I’ve heard of one VC in Singapore giving away term sheets to startups without even honoring them in the end just to bring LP money in. That’s sad because, in this industry, news travels fast, and if you really want to thrive in this industry, your reputation is everything.

How about these past few days in MDI?

MDI Ventures is perhaps one of the few profitable VCs in Indonesia. Last month alone (June/July), we experienced three exit events, totaling of five exits thus far after only 4 years in operation, that is one IPO in the TSE and another one in the ASX. This signals the new dawn for the region’s startups as more money is flowing inbound. The team’s spirit is at all time high.

Let’s move on to BRI. How did you manage to go there?

MDI Ventures was one of the first models of Corporate Venture Capital (CVC). Rumor has it that we were referenced every time CVC is mentioned in corporate meeting rooms all over town. I believe the first validation to work with outside entity was when we collaborate with Mandiri Capital to launch Mandiri Digital Incubator in 2016. That was our first interaction with the banking sector.

Since then we’ve been working closely with Pegadaian and Pertamina to introduce startup x corporation collaboration synergy.

When you talk about digital transformation in the banking sector, BRI has been one of the most progressive implementing its digital initiatives starting in 2017. Started discussing about the fund in 2018 and the ecosystem thesis was coined.

I stated clearly that leaving for BRI Ventures doesn’t mean leaving MDI Ventures completely. Both are clearly in synergy in many ways and learning to leverage each other’s resources: the biggest bank, the biggest telco, and the tech startup right in the middle. We are definitely looking forward to forming up a collaboration sooner that you expected.

Taking a break from the investment story, tell me about your teaching experience?

UPH Lecture/ Nicko Widjaja
UPH Lecture/ Nicko Widjaja

Again, life sometimes takes a strange turn – especially for someone who hates school. I taught at UPH Business School during 2010 – 2015 (around the same time of Systec Ventures). It’s an exciting opportunity to experience the streams of thought from the next generation of leaders, entrepreneurs, etc.

My method was quite unconventional. I believe when you meet one of my students they could share one of their experiences of being inside my chaotic classroom. But most of the time I spoke more about the new digital economy, comparing case studies from Amazon, YCombinator, Yahoo, etc. and build some sort of relevance to what’s happening domestically.

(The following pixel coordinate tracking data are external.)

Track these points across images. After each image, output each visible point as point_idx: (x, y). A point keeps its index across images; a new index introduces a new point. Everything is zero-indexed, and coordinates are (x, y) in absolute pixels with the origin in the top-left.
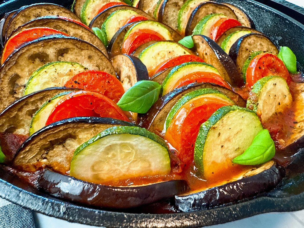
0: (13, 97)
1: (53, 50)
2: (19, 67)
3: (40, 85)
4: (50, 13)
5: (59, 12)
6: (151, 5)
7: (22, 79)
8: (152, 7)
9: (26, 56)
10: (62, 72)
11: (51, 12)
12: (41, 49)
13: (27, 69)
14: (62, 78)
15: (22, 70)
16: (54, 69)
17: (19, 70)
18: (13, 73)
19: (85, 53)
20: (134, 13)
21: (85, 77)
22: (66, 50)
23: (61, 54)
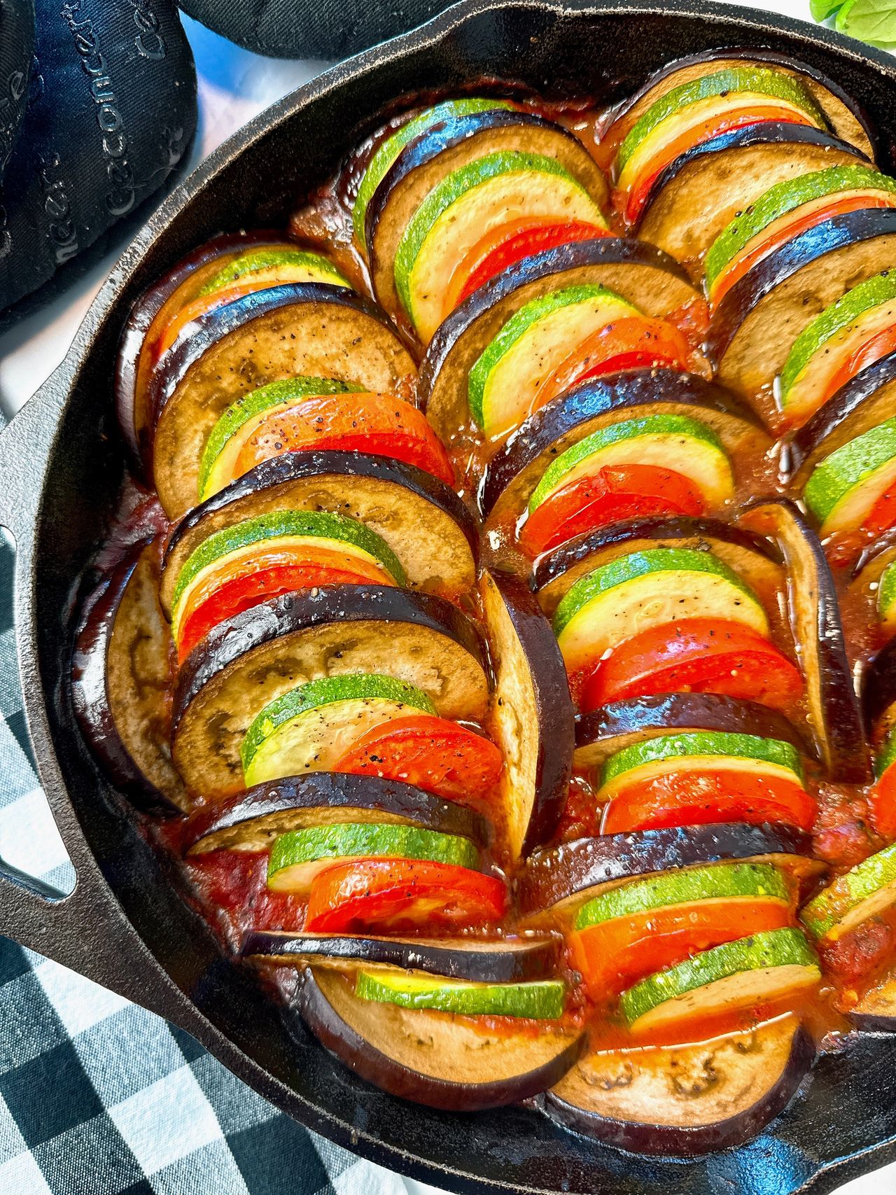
0: (217, 755)
2: (228, 698)
3: (284, 752)
4: (284, 338)
5: (315, 324)
6: (708, 208)
7: (234, 719)
8: (712, 216)
9: (244, 673)
10: (338, 719)
11: (287, 335)
12: (281, 653)
13: (246, 698)
14: (339, 731)
15: (235, 701)
16: (317, 718)
17: (228, 704)
18: (214, 711)
19: (403, 644)
20: (612, 307)
21: (400, 747)
22: (350, 645)
23: (336, 652)
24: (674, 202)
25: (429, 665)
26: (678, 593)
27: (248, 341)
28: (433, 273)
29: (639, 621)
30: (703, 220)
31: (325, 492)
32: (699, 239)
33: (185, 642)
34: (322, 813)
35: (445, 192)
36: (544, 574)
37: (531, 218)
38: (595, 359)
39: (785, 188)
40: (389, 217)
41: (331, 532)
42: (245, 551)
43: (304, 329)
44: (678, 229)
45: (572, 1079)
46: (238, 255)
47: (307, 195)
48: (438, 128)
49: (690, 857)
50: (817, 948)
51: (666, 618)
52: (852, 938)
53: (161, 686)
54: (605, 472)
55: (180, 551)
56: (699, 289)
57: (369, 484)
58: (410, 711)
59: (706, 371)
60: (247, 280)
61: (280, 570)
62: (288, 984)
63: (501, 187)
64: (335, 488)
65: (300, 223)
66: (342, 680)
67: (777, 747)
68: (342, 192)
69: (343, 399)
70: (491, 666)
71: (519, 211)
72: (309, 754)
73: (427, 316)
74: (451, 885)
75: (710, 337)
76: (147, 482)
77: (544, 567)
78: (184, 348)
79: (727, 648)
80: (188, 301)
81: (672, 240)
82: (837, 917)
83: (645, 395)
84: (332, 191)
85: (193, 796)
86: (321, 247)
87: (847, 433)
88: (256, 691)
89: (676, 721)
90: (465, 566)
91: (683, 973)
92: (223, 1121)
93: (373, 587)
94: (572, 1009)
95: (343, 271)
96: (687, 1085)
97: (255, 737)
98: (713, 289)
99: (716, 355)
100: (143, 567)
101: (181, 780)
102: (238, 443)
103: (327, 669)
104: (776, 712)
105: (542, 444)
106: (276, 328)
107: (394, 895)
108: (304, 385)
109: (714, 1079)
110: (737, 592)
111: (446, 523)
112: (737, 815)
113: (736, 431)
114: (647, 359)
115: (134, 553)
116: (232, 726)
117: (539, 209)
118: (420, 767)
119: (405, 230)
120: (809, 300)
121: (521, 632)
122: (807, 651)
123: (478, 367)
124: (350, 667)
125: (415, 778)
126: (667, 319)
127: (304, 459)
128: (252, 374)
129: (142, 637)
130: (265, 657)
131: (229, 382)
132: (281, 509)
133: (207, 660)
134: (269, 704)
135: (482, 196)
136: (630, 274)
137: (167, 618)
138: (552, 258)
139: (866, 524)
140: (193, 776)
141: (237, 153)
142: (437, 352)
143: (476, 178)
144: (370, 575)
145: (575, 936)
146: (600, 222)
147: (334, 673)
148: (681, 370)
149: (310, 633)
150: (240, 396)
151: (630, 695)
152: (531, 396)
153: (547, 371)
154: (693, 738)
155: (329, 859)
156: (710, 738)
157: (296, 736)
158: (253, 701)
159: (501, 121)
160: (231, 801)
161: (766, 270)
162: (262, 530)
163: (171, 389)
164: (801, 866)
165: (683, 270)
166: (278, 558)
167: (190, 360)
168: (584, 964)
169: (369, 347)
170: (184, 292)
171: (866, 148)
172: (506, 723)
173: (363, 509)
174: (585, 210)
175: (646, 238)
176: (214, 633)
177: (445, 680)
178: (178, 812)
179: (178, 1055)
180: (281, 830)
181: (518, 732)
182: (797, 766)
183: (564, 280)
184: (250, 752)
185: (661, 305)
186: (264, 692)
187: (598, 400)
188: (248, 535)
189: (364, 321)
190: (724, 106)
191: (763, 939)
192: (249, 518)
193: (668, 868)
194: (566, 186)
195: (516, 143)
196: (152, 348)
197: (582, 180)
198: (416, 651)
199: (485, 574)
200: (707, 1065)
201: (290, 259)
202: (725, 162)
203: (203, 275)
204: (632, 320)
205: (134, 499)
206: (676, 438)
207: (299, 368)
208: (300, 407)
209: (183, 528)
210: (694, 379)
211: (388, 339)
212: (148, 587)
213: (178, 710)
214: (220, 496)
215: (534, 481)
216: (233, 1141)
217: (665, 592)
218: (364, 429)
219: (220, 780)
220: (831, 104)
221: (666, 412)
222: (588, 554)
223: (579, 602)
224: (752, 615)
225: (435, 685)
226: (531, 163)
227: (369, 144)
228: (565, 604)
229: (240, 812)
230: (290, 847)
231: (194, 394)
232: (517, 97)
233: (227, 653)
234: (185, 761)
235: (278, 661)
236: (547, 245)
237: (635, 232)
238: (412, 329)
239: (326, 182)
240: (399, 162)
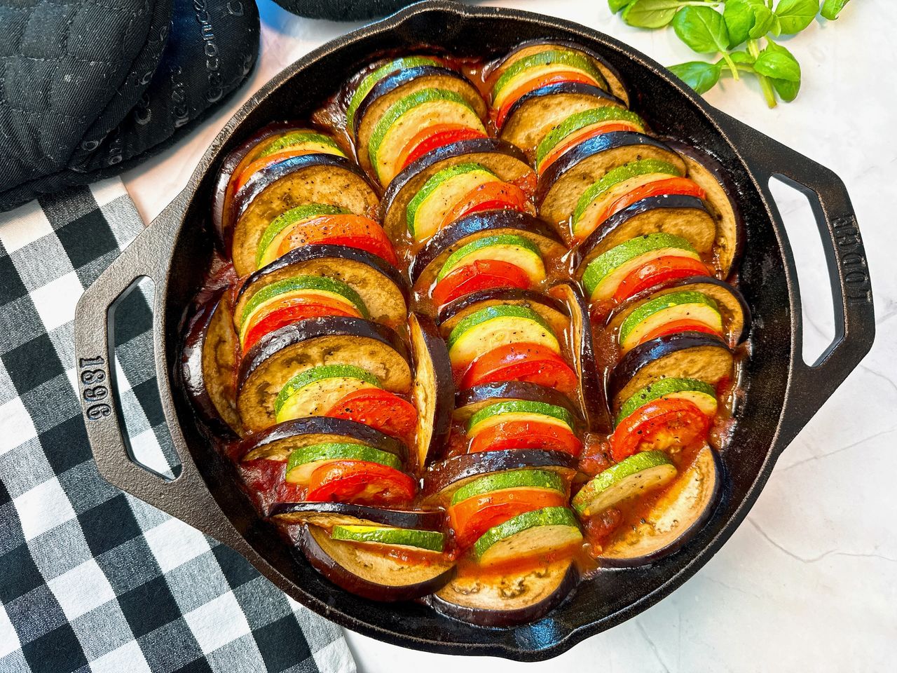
0: (262, 406)
1: (316, 349)
2: (270, 374)
3: (298, 405)
4: (307, 183)
5: (325, 176)
6: (539, 124)
7: (272, 387)
8: (540, 128)
9: (279, 361)
10: (328, 388)
11: (309, 181)
12: (300, 351)
13: (279, 375)
14: (329, 395)
15: (273, 377)
16: (318, 387)
17: (269, 377)
18: (261, 381)
19: (366, 349)
20: (484, 176)
21: (361, 404)
22: (337, 348)
23: (329, 352)
24: (520, 119)
25: (380, 361)
26: (513, 328)
27: (289, 184)
28: (390, 151)
29: (492, 343)
30: (535, 130)
31: (327, 266)
32: (534, 139)
33: (248, 344)
34: (318, 437)
35: (397, 110)
36: (444, 316)
37: (443, 125)
38: (474, 202)
39: (577, 116)
40: (367, 120)
41: (329, 287)
42: (282, 296)
43: (318, 179)
44: (523, 133)
45: (448, 589)
46: (283, 135)
47: (322, 102)
48: (397, 73)
49: (510, 464)
50: (580, 521)
51: (507, 342)
52: (598, 516)
53: (232, 369)
54: (477, 263)
55: (246, 295)
56: (532, 167)
57: (350, 264)
58: (368, 385)
59: (533, 211)
60: (288, 149)
61: (301, 307)
62: (294, 533)
63: (428, 108)
64: (333, 265)
65: (318, 117)
66: (332, 367)
67: (556, 410)
68: (342, 101)
69: (338, 217)
70: (413, 364)
71: (437, 121)
72: (312, 407)
73: (386, 173)
74: (385, 477)
75: (536, 194)
76: (227, 255)
77: (445, 311)
78: (253, 186)
79: (535, 358)
80: (254, 160)
81: (520, 139)
82: (589, 502)
83: (499, 224)
84: (336, 100)
85: (246, 429)
86: (327, 131)
87: (604, 248)
88: (285, 372)
89: (506, 395)
90: (401, 310)
91: (507, 528)
92: (251, 622)
93: (351, 318)
94: (447, 549)
95: (341, 146)
96: (508, 593)
97: (283, 396)
98: (540, 167)
99: (538, 204)
100: (223, 303)
101: (240, 420)
102: (280, 238)
103: (324, 361)
104: (563, 394)
105: (445, 246)
106: (304, 178)
107: (355, 479)
108: (317, 208)
109: (523, 589)
110: (543, 330)
111: (391, 286)
112: (537, 446)
113: (547, 245)
114: (501, 204)
115: (218, 295)
116: (271, 390)
117: (448, 120)
118: (372, 416)
119: (375, 127)
120: (586, 177)
121: (429, 346)
122: (577, 361)
123: (412, 203)
124: (337, 360)
125: (369, 422)
126: (515, 183)
127: (316, 248)
128: (289, 201)
129: (221, 341)
130: (291, 353)
131: (277, 205)
132: (303, 274)
133: (260, 353)
134: (291, 379)
135: (416, 113)
136: (495, 159)
137: (236, 332)
138: (452, 148)
139: (615, 297)
140: (247, 418)
141: (285, 80)
142: (390, 194)
143: (413, 103)
144: (349, 312)
145: (451, 509)
146: (483, 131)
147: (328, 364)
148: (520, 211)
149: (316, 341)
150: (282, 212)
151: (486, 382)
152: (441, 220)
153: (449, 208)
154: (515, 404)
155: (321, 461)
156: (523, 403)
157: (306, 396)
158: (283, 377)
159: (429, 72)
160: (269, 431)
161: (564, 161)
162: (292, 285)
163: (245, 207)
164: (570, 475)
165: (524, 156)
166: (300, 301)
167: (256, 192)
168: (456, 525)
169: (353, 189)
170: (253, 154)
171: (624, 96)
172: (420, 394)
173: (347, 277)
174: (473, 122)
175: (505, 138)
176: (264, 339)
177: (388, 371)
178: (238, 437)
179: (226, 585)
180: (295, 447)
181: (426, 400)
182: (569, 421)
183: (459, 160)
184: (280, 404)
185: (511, 175)
186: (289, 372)
187: (476, 225)
188: (284, 287)
189: (351, 176)
190: (548, 70)
191: (548, 511)
192: (285, 278)
193: (499, 469)
194: (462, 108)
195: (436, 84)
196: (234, 184)
197: (471, 104)
198: (372, 354)
199: (412, 315)
200: (521, 584)
201: (312, 139)
202: (546, 101)
203: (263, 145)
204: (494, 183)
205: (218, 264)
206: (514, 247)
207: (315, 199)
208: (315, 220)
209: (249, 282)
210: (526, 216)
211: (364, 186)
212: (225, 316)
213: (242, 379)
214: (270, 266)
215: (440, 265)
216: (256, 634)
217: (505, 328)
218: (349, 234)
219: (263, 421)
220: (606, 72)
221: (509, 233)
222: (466, 306)
223: (461, 331)
224: (551, 342)
225: (382, 373)
226: (443, 95)
227: (357, 76)
228: (454, 333)
229: (273, 436)
230: (300, 455)
231: (257, 211)
232: (440, 55)
233: (271, 350)
234: (243, 407)
235: (298, 355)
236: (451, 141)
237: (500, 135)
238: (377, 179)
239: (333, 94)
240: (373, 91)
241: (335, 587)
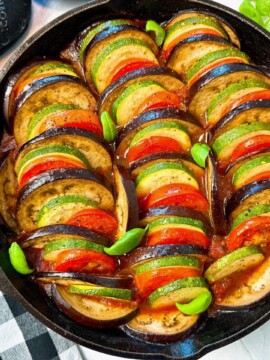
0: (30, 218)
1: (60, 186)
2: (34, 200)
3: (50, 217)
4: (56, 91)
5: (66, 88)
6: (188, 58)
7: (35, 207)
8: (190, 60)
9: (39, 193)
10: (67, 208)
12: (51, 187)
14: (67, 212)
15: (36, 201)
16: (61, 208)
17: (34, 202)
18: (29, 204)
19: (88, 186)
20: (156, 88)
21: (85, 218)
22: (72, 186)
23: (67, 188)
24: (178, 55)
25: (97, 193)
26: (172, 175)
27: (45, 92)
28: (103, 73)
29: (161, 183)
30: (187, 61)
31: (66, 139)
32: (186, 67)
33: (22, 182)
34: (60, 236)
35: (107, 50)
36: (134, 167)
37: (135, 59)
38: (151, 103)
39: (210, 55)
40: (90, 55)
41: (68, 151)
42: (41, 156)
43: (62, 89)
44: (179, 63)
45: (133, 321)
46: (42, 64)
47: (65, 46)
48: (107, 29)
49: (170, 253)
50: (208, 285)
51: (168, 183)
52: (219, 282)
53: (13, 196)
54: (152, 138)
55: (21, 156)
56: (185, 83)
57: (79, 137)
58: (90, 207)
59: (184, 109)
60: (45, 72)
61: (51, 163)
62: (48, 288)
63: (125, 49)
64: (70, 138)
65: (65, 54)
66: (69, 197)
67: (196, 222)
68: (76, 45)
69: (73, 111)
70: (115, 195)
71: (132, 56)
72: (58, 218)
73: (101, 86)
74: (98, 258)
75: (187, 98)
76: (11, 132)
77: (134, 164)
78: (25, 93)
79: (185, 192)
80: (27, 78)
81: (177, 67)
82: (214, 274)
83: (165, 115)
84: (73, 44)
85: (21, 231)
86: (68, 62)
87: (225, 130)
88: (42, 199)
89: (168, 214)
90: (109, 164)
91: (167, 288)
92: (25, 336)
93: (79, 169)
94: (133, 299)
95: (75, 71)
96: (168, 324)
97: (42, 212)
98: (189, 83)
99: (188, 104)
100: (9, 160)
101: (18, 225)
102: (40, 123)
103: (65, 193)
104: (201, 213)
105: (134, 128)
106: (53, 88)
107: (81, 260)
108: (61, 106)
109: (176, 322)
110: (189, 176)
111: (103, 150)
112: (184, 242)
113: (192, 128)
114: (166, 104)
115: (6, 155)
116: (35, 209)
117: (136, 56)
118: (91, 224)
119: (94, 59)
120: (215, 89)
121: (124, 185)
122: (209, 194)
123: (116, 103)
124: (71, 193)
125: (90, 227)
126: (175, 92)
127: (60, 129)
128: (45, 102)
129: (7, 181)
130: (45, 188)
131: (38, 104)
132: (53, 144)
133: (28, 188)
134: (46, 203)
135: (118, 52)
136: (163, 78)
137: (16, 175)
138: (138, 72)
139: (230, 157)
140: (22, 224)
141: (44, 33)
142: (102, 98)
143: (117, 46)
144: (79, 165)
145: (136, 276)
146: (156, 62)
147: (67, 194)
148: (177, 108)
149: (60, 182)
150: (41, 108)
151: (156, 205)
152: (131, 113)
153: (136, 106)
154: (172, 219)
155: (62, 249)
156: (177, 219)
157: (54, 213)
159: (126, 28)
160: (34, 231)
161: (202, 79)
162: (46, 150)
163: (20, 105)
164: (204, 258)
165: (180, 77)
166: (51, 159)
167: (27, 97)
168: (139, 286)
169: (82, 95)
170: (25, 75)
171: (238, 43)
172: (119, 212)
173: (78, 145)
174: (151, 57)
175: (169, 66)
176: (31, 180)
177: (101, 199)
178: (17, 235)
179: (11, 315)
180: (48, 241)
181: (122, 215)
182: (203, 228)
183: (142, 79)
184: (40, 217)
185: (173, 87)
186: (45, 199)
187: (152, 116)
188: (42, 151)
189: (81, 87)
190: (194, 27)
191: (190, 279)
192: (42, 147)
193: (163, 256)
194: (144, 49)
195: (129, 35)
196: (15, 92)
197: (150, 47)
198: (92, 189)
199: (115, 167)
200: (175, 319)
201: (59, 66)
202: (192, 45)
203: (31, 70)
204: (163, 92)
205: (6, 137)
206: (173, 129)
207: (60, 100)
208: (60, 113)
209: (22, 148)
210: (181, 111)
211: (88, 93)
212: (10, 167)
213: (18, 203)
214: (34, 139)
215: (131, 139)
216: (27, 342)
217: (168, 175)
218: (79, 121)
219: (30, 226)
220: (227, 28)
221: (171, 121)
222: (146, 163)
223: (143, 177)
224: (193, 183)
225: (98, 200)
226: (133, 41)
227: (85, 31)
228: (139, 177)
229: (36, 235)
230: (51, 246)
231: (27, 107)
232: (132, 19)
233: (35, 186)
234: (19, 218)
235: (50, 189)
236: (137, 68)
237: (166, 64)
238: (96, 89)
239: (71, 42)
240: (94, 39)
241: (70, 319)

If you can attribute your success, what would it be?

First, don’t be afraid to make mistakes as long as you try to learn as much from them. Second, some skin in the game.

Written by Nicko Widjaja
Written by Nicko Widjaja

Any suggestion for those who want to start their own startups?

I might be known for my bluntness when judging startups, but here’s what I think: You feel you can be the next unicorn? No, I don’t think so.

Unicorns didn’t even aim to be one. It’s the mindset of the underdogs that put Google, Facebook, Netflix on the pedestal. It’s the underdogs who won against the corporate arrogance of domination: Netflix Vs Blockbuster, Amazon Vs Barnes & Noble (and later the whole retail chains in America), Apple Vs IBM, and so on.

So, if you’re a startup and your aim is world domination before even begin to validate yourself, then you belong in the insane asylum.